Our study is unique in that no recurrences were observed during the follow-up period, even among patients with considerable PTV depth (> 5 mm) and a large treatment area (25% with surface area > 70 cm2). We also demonstrated a correlation between small volume skin dose parameters and toxicity, an area that remains relatively underexplored in the existing literature.
Although various radiotherapy techniques demonstrated comparable local control with acceptable toxicity profiles, external beam radiotherapy using photons or electrons remains the most widely employed modality. However, the implementation of customized surface mould brachytherapy requires dedicated training, meticulous planning, and experienced multidisciplinary coordination, including skilled radiation oncologists, medical physicists, and technicians. Consequently, this modality is predominantly practiced in centers with established institutional expertise. Broader adoption of surface mould brachytherapy may be facilitated by structured training programs, standardized protocols, and collaborative knowledge-sharing among peer institutions, enabling its safe and effective integration into routine clinical practice.

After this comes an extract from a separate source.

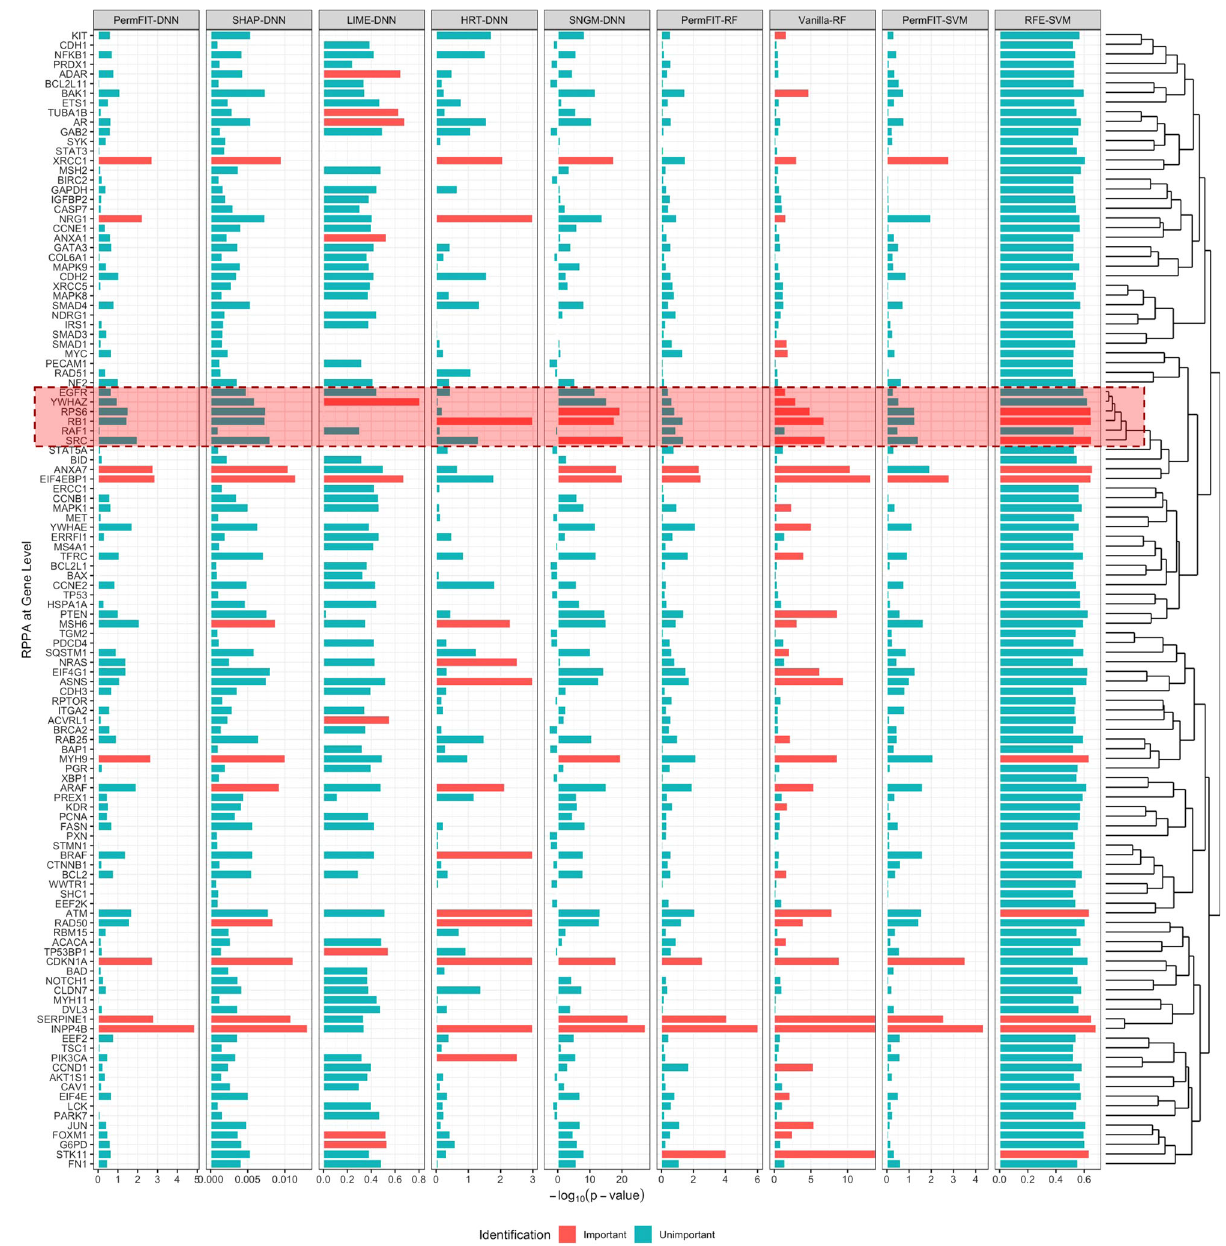
Fig. 2 Negative log 10 p values for TCGA kidney cancer data. Important features selected by each method is marked in red. Since SHAP-DNN, LIME-DNN, SNGM-DNN, and RFE-SVM do not produce a p value, its importance is presented instead, and 10 features with top importance scores are marked. The highly correlated features (see details from the dendrogram on the right) selected by RFE-SVM, Vanilla-RF, and SNGM-DNN, but not by PermFIT methods, are highlighted. Source data are provided as a Source Data fi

Recent advances in three-dimensional (3D) printing expanded the scope of individualized surface mould brachytherapy. CT-based applicator design integrated with treatment planning systems, enables precise catheter geometry and improved conformity to irregular anatomical surfaces, thereby reducing air gaps [41]. Dosimetric investigations demonstrated good agreement between planned and delivered dose distributions using polylactic acid-based applicators, with reproducible positioning and acceptable organ at risk doses [42]. Early clinical implementation in small patient series further reported complete local responses with manageable acute toxicity profiles assessed using RTOG criteria [43]. These developments suggest that 3D-printed applicators represent a practical and promising evolution of customized skin brachytherapy, particularly in anatomically challenging sites.
Conclusions
Surface mould brachytherapy can provide excellent local control and cosmetic outcome for the treatment of non-melanoma skin cancer in both adjuvant and definitive settings. While local control is excellent, cosmesis is often an issue. However, careful selection of the depth of wax bolus and keeping small volume doses within pre-defined limits may help reduce long-term skin toxicity and improve cosmesis.